Tuesday, June 23, 2015

Bloody Jack: Review by Elizabeth McLaughlin

Due to a most unfortunate accident, which has necessitated my being off the writing scene for several months, I have had to shelve – temporarily – my MG historical faction on the Second World War in Scotland.

When I was able to begin reading once more, my choice was ‘Bloody Jack’, by the American L.A. Meyer. This is one terrific book for young readers; it was sheer chance I happened on it, and after a reading, I’m surprised it isn’t more widely known. It has certainly piqued my interest in perhaps doing a naval historical fiction blog later on. Not only known as the Senior Service, the Royal Navy has a unique, illustrious, and fascinating history.
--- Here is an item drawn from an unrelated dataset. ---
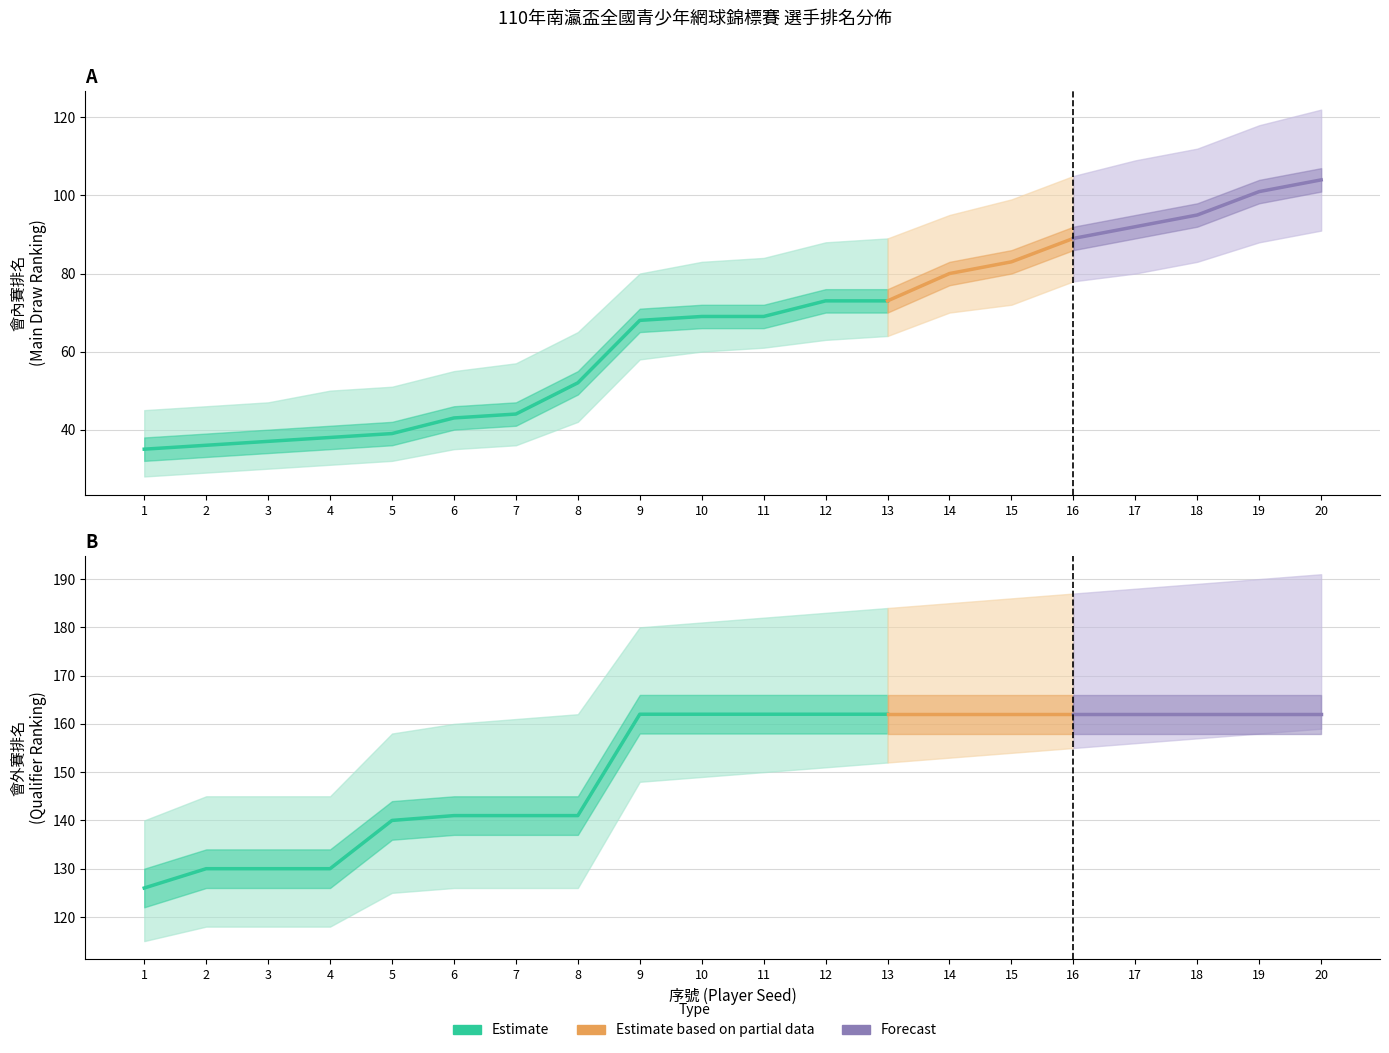

How many data points in ranking_qualifier_upper are less than 182?

10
Of course there were the sadists, the opportunists and the rogues as well as the great adventurers and heroes. I’d say the former were eclipsed by the latter! But to return to our novel:

It begins in 1797, in the modest London apartment home of ten year old Mary Faber, with her schoolteacher father dead from the plague of the time, and his body being dragged unceremoniously down the stone steps to be carted off. Mary overhears one man say they’d be back ‘for the rest of them soon enough’, and indeed the very next day her mother and little sister die. As the men take the corpses off, their leader tells Mary not to worry, ‘Old Muck will get you soon enough.’ – remember, this is the era of the body-snatchers – men like Muck made money from turning bodies – the fresher, the better – to the teaching universities.
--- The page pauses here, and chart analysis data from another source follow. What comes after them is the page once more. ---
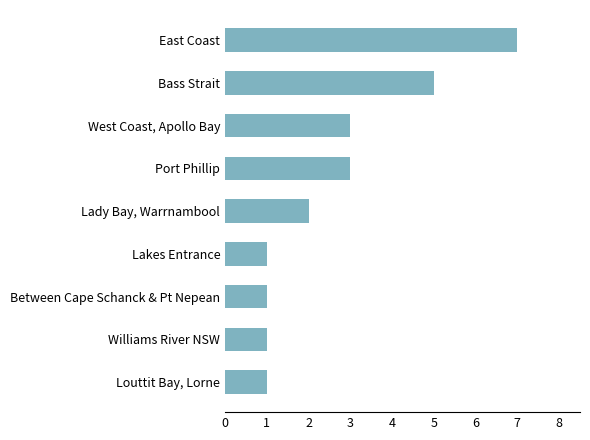

Count the values in the range 1 to 3.

7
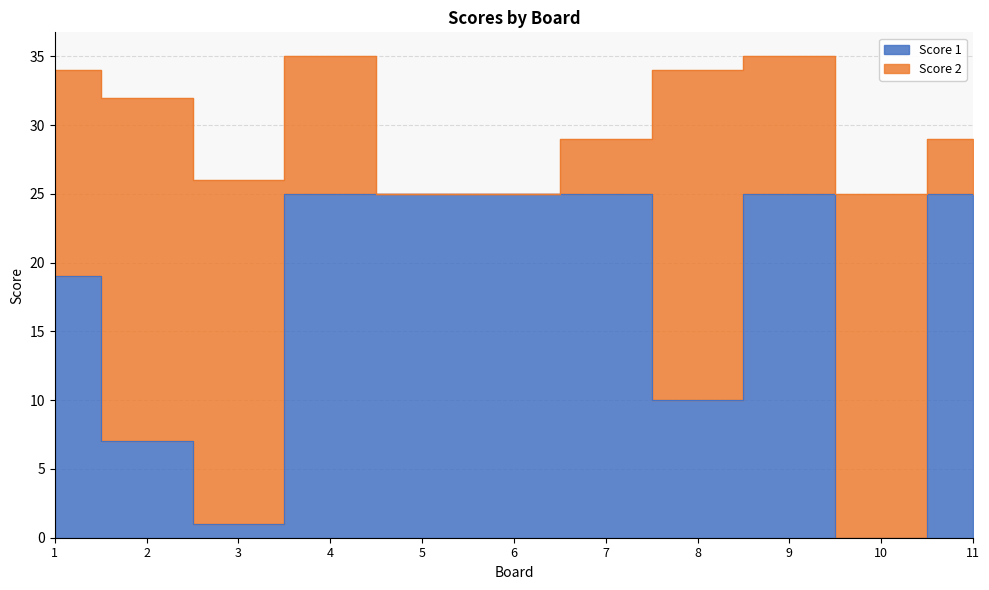

How many points are lower than both their immediate neighbors (excluding endpoints)?

3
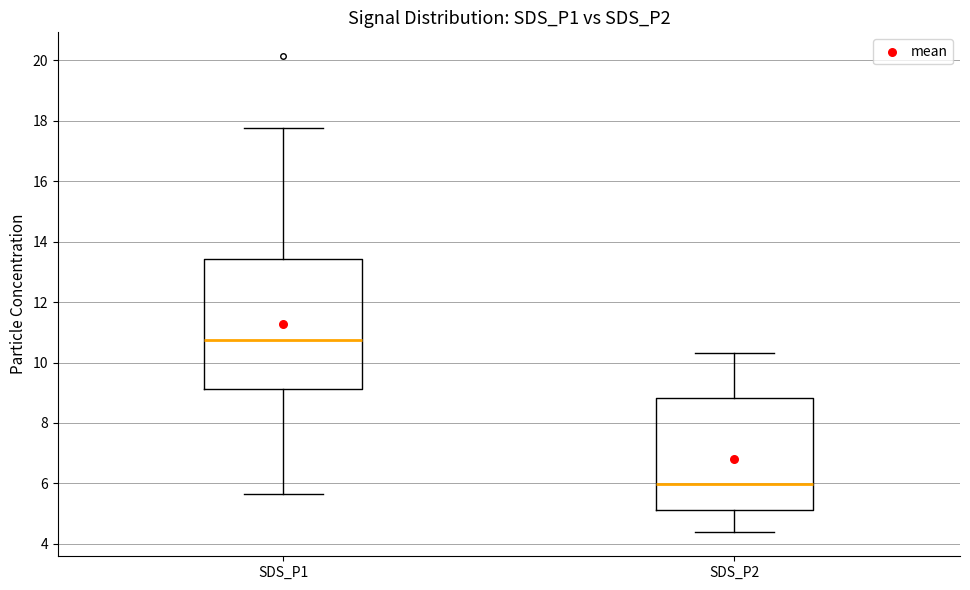

Comparing the boxes themselves (not the whiskers), which one is the tallest?

SDS_P1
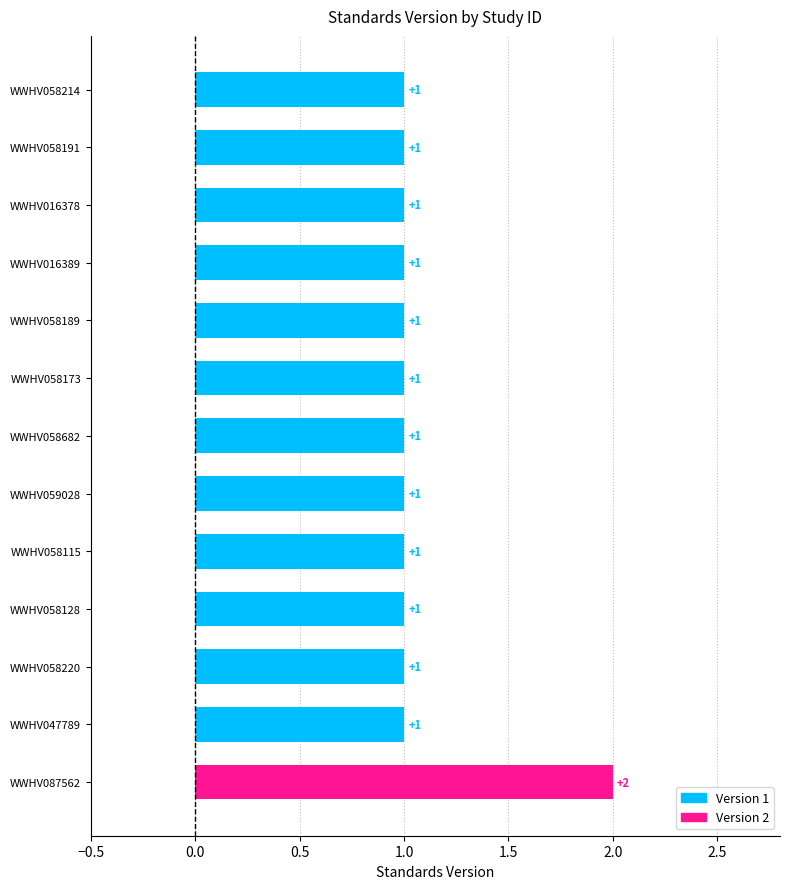

Reading right to left, extract all data points from this chart.

WWHV087562=2	WWHV047789=1	WWHV058220=1	WWHV058128=1	WWHV058115=1	WWHV059028=1	WWHV058682=1	WWHV058173=1	WWHV058189=1	WWHV016389=1	WWHV016378=1	WWHV058191=1	WWHV058214=1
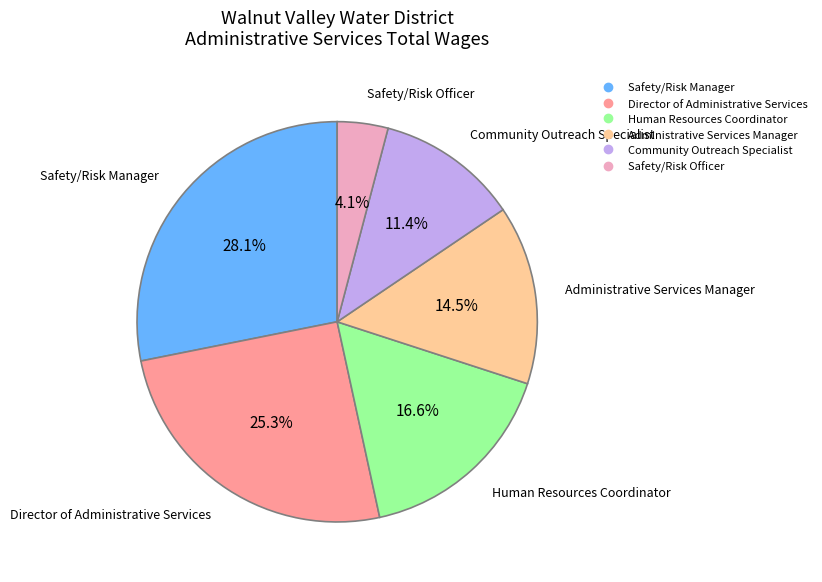

How many slices are in this pie chart?

6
Poor Mary, with only the clothes she is wearing, runs from her home through the uncaring streets of the great capital. She runs till she can go no longer, and she curls up in a darkened doorway hoping only to die and be relieved from her misery. Instead, come darkness, the street children come to life and a gang finds Mary. The leading girl strips her of her nice clothes, even her knickers, for the gangster girl is bare arsed, and tosses her dirty shift for Mary to wear. The gang leader, however, named Rooster Charlie, takes a liking to Mary and she becomes his protégé. Until poor cocky Charlie falls foul of Muck, who murders him. Mary, out looking for him, strips Charlie, dons his clothes, chops her hair – and Jacky is born.
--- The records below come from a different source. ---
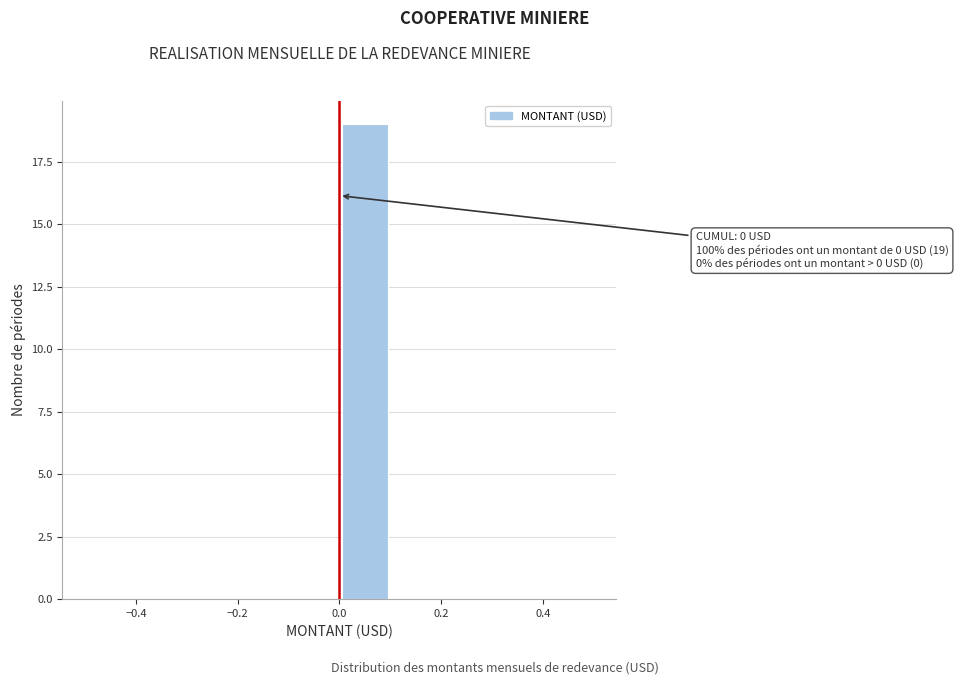

Over which range of the x-axis is the bar tallest?

0.0 to 0.1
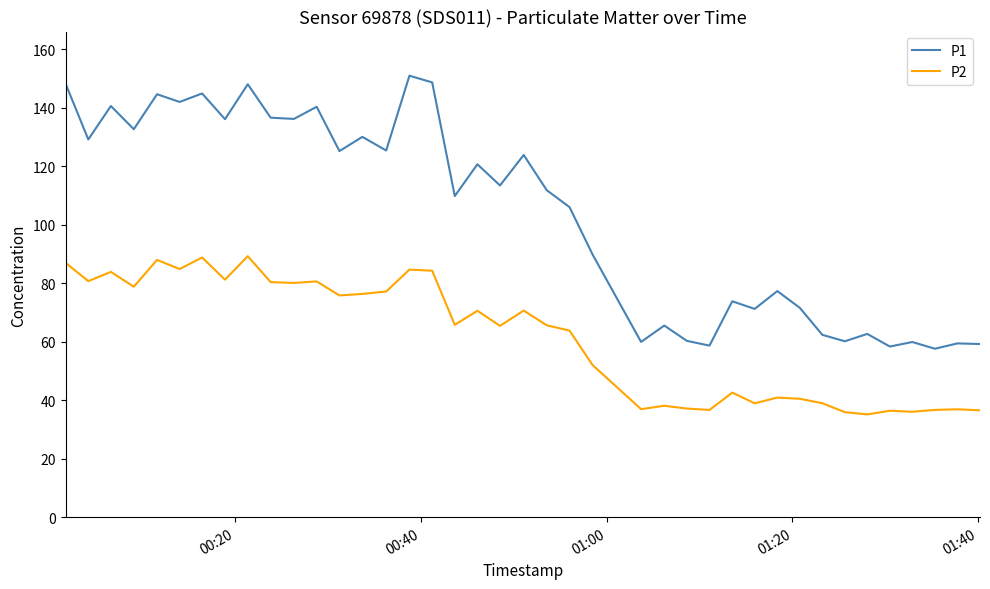

List the series in order of their overall mean, lowest first.

P2, P1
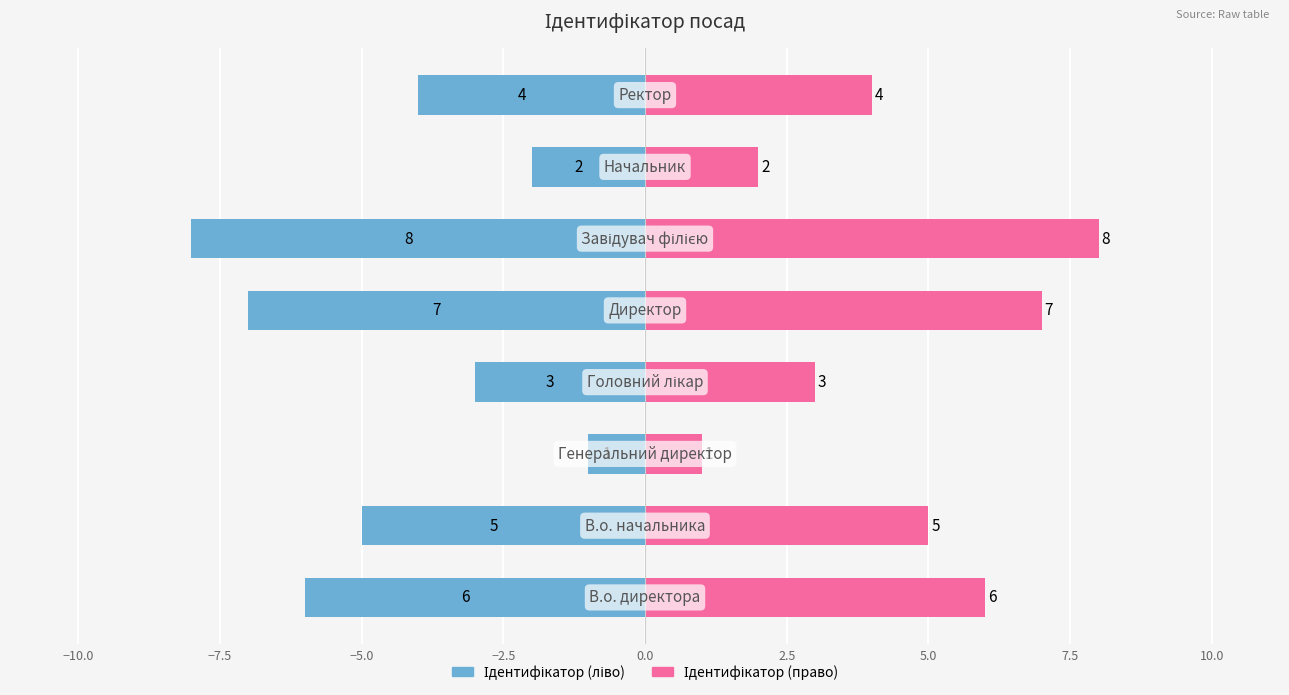

Does the chart contain any negative values?

Yes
Jacky tries her luck as a ship’s boy; despite her young age, the recruiting officer signs her on because she can read. Told in the first person, present tense, the book is a rollicking tale of Jacky’s adventures and misadventures, the friends and enemies she makes aboard ship, and the onset of adolescence. Mr. Meyer treats it all with sensitivity and humour. Without unduly dwelling on the cruelty and cynicism of the city, he also shows death as being ever-present, and does not sugar coat either death on the streets, or aboard ship, whether by accident, judgement, or battle. The dialogue throughout is that of the London streets at the time, it should be quite easy for today’s middle-graders to understand. I found just one jarring note – the use of ‘Brits’ to describe Mary’s fellow countrymen. I’m sure this loathsome abbreviation is of recent origin. There again, I’m prejudiced and open to any necessary correction!

This book paints an excellent historical picture of life in the Royal Navy, the perils, the Barbary pirates, life in London and Boston at the end of the eighteenth century. Sure to appeal to the MG.